Tanco v. Haslam
Headline: Court agrees to decide whether the Fourteenth Amendment requires states to allow and recognize same-sex marriages, grants review limited to two questions, and sets briefing and argument schedules affecting couples and states.
Holding: The Court consolidated the cases and granted review limited to two questions about whether the Fourteenth Amendment requires states to license same-sex marriages and to recognize out-of-state same-sex marriages, setting briefing and argument schedules.
- Court will decide whether states must license same-sex marriages.
- Court will decide whether states must recognize out-of-state same-sex marriages.
- Sets schedules and time limits for briefs and oral arguments.
Summary
Background
The Court consolidated cases and granted review focused on two specific questions about same-sex marriage.

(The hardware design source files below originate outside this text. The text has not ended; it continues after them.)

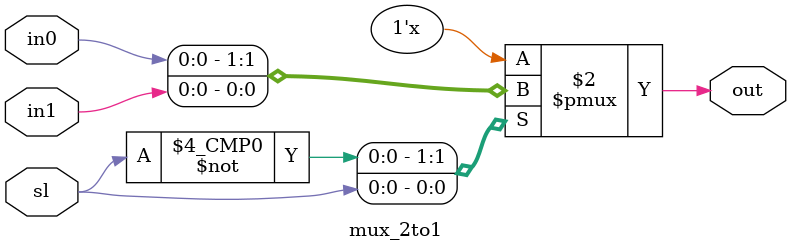
<source format=v>

module mux_2to1 (
                 sl,
                 out,
                 in0,
                 in1
                 );

   //--------------------------------------------------------------------
   // Inputs
   //--------------------------------------------------------------------
   input wire sl;
   input wire in0;
   input wire in1;

   //--------------------------------------------------------------------
   // Outputs
   //--------------------------------------------------------------------
   output reg out;
   
   always @(*)
     begin
        case (sl)
          'b0:
            begin
               out <= in0;
            end
          
          'b1:
            begin
               out <= in1;
            end
          
          default:
            begin
               out <= in0;
            end
        endcase  
     end // always @ (*)
   
endmodule

</source>
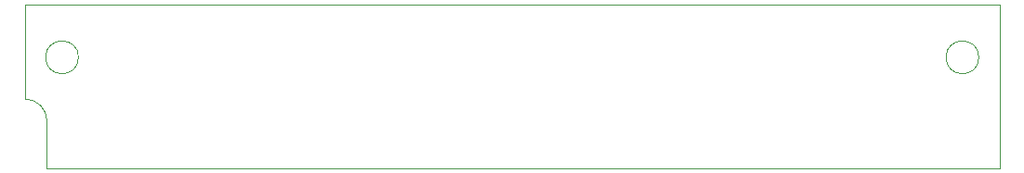
<source format=gbr>
%TF.GenerationSoftware,KiCad,Pcbnew,8.0.6*%
%TF.CreationDate,2024-11-18T20:07:02+11:00*%
%TF.ProjectId,simms,73696d6d-732e-46b6-9963-61645f706362,rev?*%
%TF.SameCoordinates,Original*%
%TF.FileFunction,Profile,NP*%
%FSLAX46Y46*%
G04 Gerber Fmt 4.6, Leading zero omitted, Abs format (unit mm)*
G04 Created by KiCad (PCBNEW 8.0.6) date 2024-11-18 20:07:02*
%MOMM*%
%LPD*%
G01*
G04 APERTURE LIST*
%TA.AperFunction,Profile*%
%ADD10C,0.100000*%
%TD*%
G04 APERTURE END LIST*
D10*
X94907034Y-81005000D02*
G75*
G02*
X91907034Y-81005000I-1500000J0D01*
G01*
X91907034Y-81005000D02*
G75*
G02*
X94907034Y-81005000I1500000J0D01*
G01*
X90027034Y-84815000D02*
G75*
G02*
X92027000Y-86815000I-34J-2000000D01*
G01*
X178827034Y-91165000D02*
X92027034Y-91165000D01*
X176947034Y-81005000D02*
G75*
G02*
X173947034Y-81005000I-1500000J0D01*
G01*
X173947034Y-81005000D02*
G75*
G02*
X176947034Y-81005000I1500000J0D01*
G01*
X92027034Y-91165000D02*
X92027034Y-86815000D01*
X90027034Y-84815000D02*
X90027034Y-76200000D01*
X178827034Y-76200000D02*
X90027034Y-76200000D01*
X178827034Y-91165000D02*
X178827034Y-76200000D01*
M02*

</source>
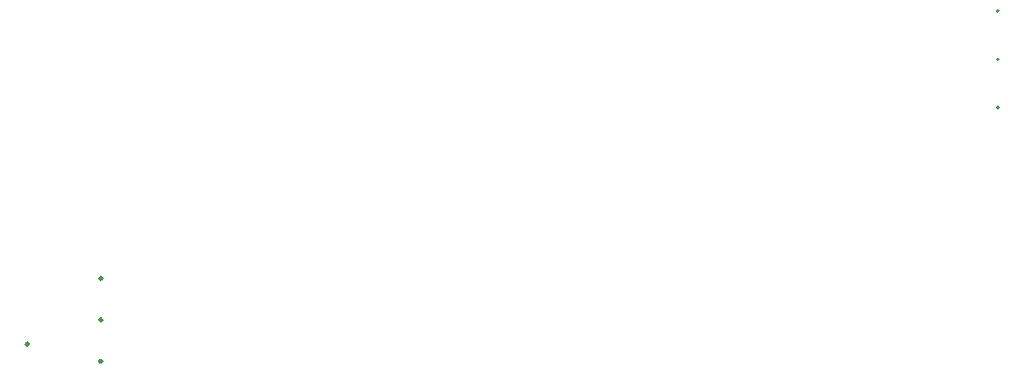
<source format=gbr>
G04 #@! TF.GenerationSoftware,KiCad,Pcbnew,8.0.7-8.0.7-0~ubuntu22.04.1*
G04 #@! TF.CreationDate,2025-01-18T20:22:17+01:00*
G04 #@! TF.ProjectId,pinchito_uesc,70696e63-6869-4746-9f5f-756573632e6b,rev?*
G04 #@! TF.SameCoordinates,Original*
G04 #@! TF.FileFunction,Other,Comment*
%FSLAX46Y46*%
G04 Gerber Fmt 4.6, Leading zero omitted, Abs format (unit mm)*
G04 Created by KiCad (PCBNEW 8.0.7-8.0.7-0~ubuntu22.04.1) date 2025-01-18 20:22:17*
%MOMM*%
%LPD*%
G01*
G04 APERTURE LIST*
%ADD10C,0.200000*%
%ADD11C,0.250000*%
G04 APERTURE END LIST*
D10*
G04 #@! TO.C,Q5*
X94430000Y17140000D02*
G75*
G02*
X94230000Y17140000I-100000J0D01*
G01*
X94230000Y17140000D02*
G75*
G02*
X94430000Y17140000I100000J0D01*
G01*
D11*
G04 #@! TO.C,U1*
X6590000Y-8670000D02*
G75*
G02*
X6330000Y-8670000I-130000J0D01*
G01*
X6330000Y-8670000D02*
G75*
G02*
X6590000Y-8670000I130000J0D01*
G01*
D10*
G04 #@! TO.C,Q4*
X94430000Y21510000D02*
G75*
G02*
X94230000Y21510000I-100000J0D01*
G01*
X94230000Y21510000D02*
G75*
G02*
X94430000Y21510000I100000J0D01*
G01*
D11*
G04 #@! TO.C,Q2*
X13250000Y-6460000D02*
G75*
G02*
X12990000Y-6460000I-130000J0D01*
G01*
X12990000Y-6460000D02*
G75*
G02*
X13250000Y-6460000I130000J0D01*
G01*
G04 #@! TO.C,Q3*
X13250000Y-10210000D02*
G75*
G02*
X12990000Y-10210000I-130000J0D01*
G01*
X12990000Y-10210000D02*
G75*
G02*
X13250000Y-10210000I130000J0D01*
G01*
G04 #@! TO.C,Q1*
X13250000Y-2710000D02*
G75*
G02*
X12990000Y-2710000I-130000J0D01*
G01*
X12990000Y-2710000D02*
G75*
G02*
X13250000Y-2710000I130000J0D01*
G01*
D10*
G04 #@! TO.C,Q6*
X94430000Y12770000D02*
G75*
G02*
X94230000Y12770000I-100000J0D01*
G01*
X94230000Y12770000D02*
G75*
G02*
X94430000Y12770000I100000J0D01*
G01*
G04 #@! TD*
M02*

</source>
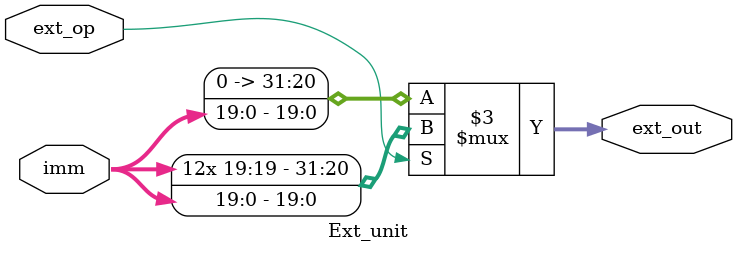
<source format=v>
`default_nettype none
`timescale 1ns / 1ps

localparam  sign_ext = 1;
localparam  zero_ext = 0;

module Ext_unit(
    input wire[19:0]imm,
    input wire ext_op,
    output reg[31:0] ext_out
    );
    always @(*) begin
     if(ext_op)begin
      ext_out = {{12{imm[19]}},{imm[19:0]}};
     end
     else begin
      ext_out = {{12{0}},imm[19:0]};
     end
    end
endmodule

</source>
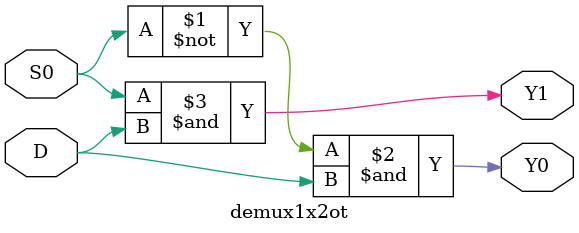
<source format=v>
module demux1x2ot(Y1,Y0,S0,D);
	output Y1,Y0;
	input S0,D;
	assign Y0=~S0&D;
	assign Y1=S0&D;
endmodule

</source>
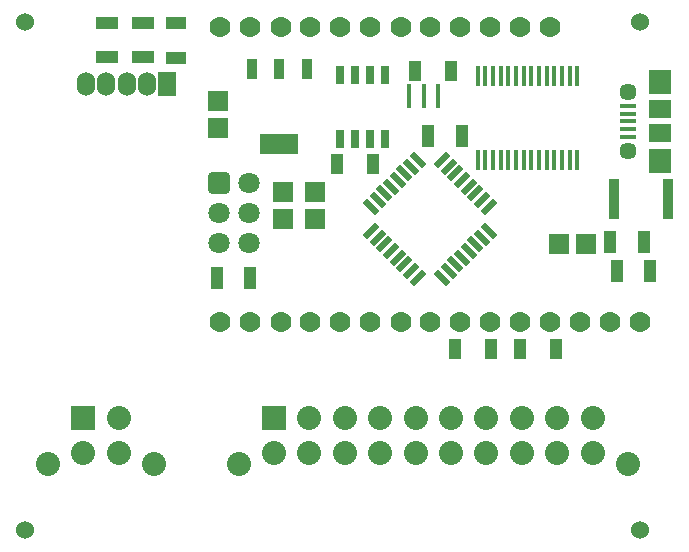
<source format=gts>
G04*
G04 #@! TF.GenerationSoftware,Altium Limited,Altium Designer,19.0.10 (269)*
G04*
G04 Layer_Color=8388736*
%FSLAX25Y25*%
%MOIN*%
G70*
G01*
G75*
%ADD17R,0.04134X0.07087*%
%ADD18R,0.07362X0.04055*%
%ADD19R,0.07087X0.04134*%
%ADD20R,0.04055X0.07362*%
%ADD21R,0.06890X0.06693*%
%ADD22R,0.07480X0.08268*%
%ADD23R,0.07480X0.05906*%
%ADD24R,0.05315X0.01575*%
G04:AMPARAMS|DCode=25|XSize=59.06mil|YSize=19.68mil|CornerRadius=0mil|HoleSize=0mil|Usage=FLASHONLY|Rotation=45.000|XOffset=0mil|YOffset=0mil|HoleType=Round|Shape=Rectangle|*
%AMROTATEDRECTD25*
4,1,4,-0.01392,-0.02784,-0.02784,-0.01392,0.01392,0.02784,0.02784,0.01392,-0.01392,-0.02784,0.0*
%
%ADD25ROTATEDRECTD25*%

G04:AMPARAMS|DCode=26|XSize=59.06mil|YSize=19.68mil|CornerRadius=0mil|HoleSize=0mil|Usage=FLASHONLY|Rotation=135.000|XOffset=0mil|YOffset=0mil|HoleType=Round|Shape=Rectangle|*
%AMROTATEDRECTD26*
4,1,4,0.02784,-0.01392,0.01392,-0.02784,-0.02784,0.01392,-0.01392,0.02784,0.02784,-0.01392,0.0*
%
%ADD26ROTATEDRECTD26*%

%ADD27R,0.03740X0.06890*%
%ADD28R,0.12598X0.06890*%
%ADD29R,0.01575X0.07087*%
%ADD30R,0.02559X0.06004*%
%ADD31R,0.01575X0.07874*%
%ADD32R,0.06693X0.06890*%
%ADD33R,0.03347X0.13504*%
%ADD34C,0.06000*%
%ADD35C,0.08000*%
%ADD36R,0.08000X0.08000*%
%ADD37R,0.06000X0.08000*%
%ADD38O,0.06000X0.08000*%
%ADD39C,0.05709*%
%ADD40C,0.07087*%
G04:AMPARAMS|DCode=41|XSize=70.87mil|YSize=70.87mil|CornerRadius=8.86mil|HoleSize=0mil|Usage=FLASHONLY|Rotation=270.000|XOffset=0mil|YOffset=0mil|HoleType=Round|Shape=RoundedRectangle|*
%AMROUNDEDRECTD41*
21,1,0.07087,0.05315,0,0,270.0*
21,1,0.05315,0.07087,0,0,270.0*
1,1,0.01772,-0.02657,-0.02657*
1,1,0.01772,-0.02657,0.02657*
1,1,0.01772,0.02657,0.02657*
1,1,0.01772,0.02657,-0.02657*
%
%ADD41ROUNDEDRECTD41*%
%ADD42C,0.06984*%
D17*
X351969Y231496D02*
D03*
X363779D02*
D03*
X342043Y231540D02*
D03*
X330232D02*
D03*
X302799Y293053D02*
D03*
X290988D02*
D03*
X328783Y324155D02*
D03*
X316972D02*
D03*
D18*
X214137Y340131D02*
D03*
Y328949D02*
D03*
X226137Y340081D02*
D03*
Y328900D02*
D03*
D19*
X237137Y328540D02*
D03*
Y340351D02*
D03*
D20*
X381972Y267069D02*
D03*
X393153D02*
D03*
X250812Y255257D02*
D03*
X261993D02*
D03*
X321224Y302479D02*
D03*
X332405D02*
D03*
X395328Y257540D02*
D03*
X384147D02*
D03*
D21*
X251284Y305060D02*
D03*
Y314116D02*
D03*
X283507Y283899D02*
D03*
Y274844D02*
D03*
X272769Y274745D02*
D03*
Y283801D02*
D03*
D22*
X398437Y294288D02*
D03*
Y320666D02*
D03*
D23*
Y303540D02*
D03*
Y311414D02*
D03*
D24*
X387808Y307477D02*
D03*
Y310036D02*
D03*
Y304918D02*
D03*
Y312595D02*
D03*
Y302359D02*
D03*
D25*
X302149Y270906D02*
D03*
X304376Y268679D02*
D03*
X306603Y266452D02*
D03*
X308830Y264224D02*
D03*
X311057Y261997D02*
D03*
X313284Y259770D02*
D03*
X315511Y257543D02*
D03*
X317739Y255316D02*
D03*
X341402Y278979D02*
D03*
X339175Y281206D02*
D03*
X336947Y283433D02*
D03*
X334720Y285660D02*
D03*
X332493Y287887D02*
D03*
X330266Y290114D02*
D03*
X328039Y292342D02*
D03*
X325812Y294569D02*
D03*
D26*
Y255316D02*
D03*
X328039Y257543D02*
D03*
X330266Y259770D02*
D03*
X332493Y261997D02*
D03*
X334720Y264224D02*
D03*
X336947Y266452D02*
D03*
X339175Y268679D02*
D03*
X341402Y270906D02*
D03*
X317739Y294569D02*
D03*
X315511Y292342D02*
D03*
X313284Y290114D02*
D03*
X311057Y287887D02*
D03*
X308830Y285660D02*
D03*
X306603Y283433D02*
D03*
X304376Y281206D02*
D03*
X302149Y278979D02*
D03*
D27*
X280752Y324745D02*
D03*
X271696D02*
D03*
X262641D02*
D03*
D28*
X271696Y299942D02*
D03*
D29*
X371007Y322580D02*
D03*
X368448D02*
D03*
X365889D02*
D03*
X363330D02*
D03*
X360771D02*
D03*
X358212D02*
D03*
X355653D02*
D03*
X353094D02*
D03*
X350535D02*
D03*
X347976D02*
D03*
X345417D02*
D03*
X342858D02*
D03*
X340299D02*
D03*
X337740D02*
D03*
Y294627D02*
D03*
X340299D02*
D03*
X342858D02*
D03*
X345417D02*
D03*
X347976D02*
D03*
X350535D02*
D03*
X353094D02*
D03*
X355653D02*
D03*
X358212D02*
D03*
X360771D02*
D03*
X363330D02*
D03*
X365889D02*
D03*
X368448D02*
D03*
X371007D02*
D03*
D30*
X306756Y323021D02*
D03*
X301756D02*
D03*
X296756D02*
D03*
X291756D02*
D03*
Y301667D02*
D03*
X296756D02*
D03*
X301756D02*
D03*
X306756D02*
D03*
D31*
X324452Y315887D02*
D03*
X319728D02*
D03*
X315004D02*
D03*
D32*
X364807Y266379D02*
D03*
X373862D02*
D03*
D33*
X401193Y281397D02*
D03*
X383082D02*
D03*
D34*
X187008Y171260D02*
D03*
X391732D02*
D03*
Y340551D02*
D03*
X187008D02*
D03*
D35*
X258049Y193161D02*
D03*
X281648Y208661D02*
D03*
X293448D02*
D03*
X305248D02*
D03*
X317049D02*
D03*
X328849D02*
D03*
X340649D02*
D03*
X352449D02*
D03*
X269848Y196861D02*
D03*
X281648D02*
D03*
X293448D02*
D03*
X305248D02*
D03*
X317049D02*
D03*
X328849D02*
D03*
X340649D02*
D03*
X352449D02*
D03*
X364248D02*
D03*
X376048Y208661D02*
D03*
X364248D02*
D03*
X376048Y196861D02*
D03*
X387749Y193161D02*
D03*
X194510D02*
D03*
X218110Y208661D02*
D03*
X206310Y196861D02*
D03*
X218110D02*
D03*
X229910Y193161D02*
D03*
D36*
X269848Y208661D02*
D03*
X206310D02*
D03*
D37*
X234337Y319739D02*
D03*
D38*
X227537D02*
D03*
X220737D02*
D03*
X213937D02*
D03*
X207137D02*
D03*
D39*
X387808Y317320D02*
D03*
Y297635D02*
D03*
D40*
X398437Y293698D02*
D03*
Y321257D02*
D03*
X261695Y286911D02*
D03*
X251695Y276911D02*
D03*
Y266911D02*
D03*
X261695D02*
D03*
Y276911D02*
D03*
D41*
X251695Y286911D02*
D03*
D42*
X352011Y240493D02*
D03*
X252011D02*
D03*
X261930D02*
D03*
X282011D02*
D03*
X272093D02*
D03*
X312092Y240481D02*
D03*
X322010D02*
D03*
X301929D02*
D03*
X292011D02*
D03*
X371929D02*
D03*
X381848D02*
D03*
X392010D02*
D03*
X361929Y240493D02*
D03*
X341848D02*
D03*
X331930D02*
D03*
Y338919D02*
D03*
X341848D02*
D03*
X361929D02*
D03*
X352011D02*
D03*
X292011Y338906D02*
D03*
X301929D02*
D03*
X322010D02*
D03*
X312092D02*
D03*
X272093Y338919D02*
D03*
X282011D02*
D03*
X261930D02*
D03*
X252011D02*
D03*
M02*

</source>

The disputes involve whether the Fourteenth Amendment requires a state to license a marriage between two people of the same sex and whether a state must recognize a same-sex marriage lawfully performed and licensed in another state. The order sets who may file briefs and when those briefs are due.
Reasoning
The Court limited its review to those two questions and allocated time for oral argument: ninety minutes for the first question and one hour for the second. The order also restricts parties to briefing and arguing only the questions they put forward in their petitions. The Court set firm deadlines: petitioners’ briefs due February 27, 2015; respondents’ briefs due March 27, 2015; and reply briefs due April 17, 2015, all by 2 p.m.
Real world impact
This order does not resolve the constitutional questions on the merits but announces that the Court will decide them. The upcoming arguments and eventual decision will directly affect same-sex couples and state officials by clarifying whether states must license and recognize same-sex marriages. Because this is a grant of review and not a final ruling on the merits, the legal outcome and practical effects will depend on the Court’s later written decision.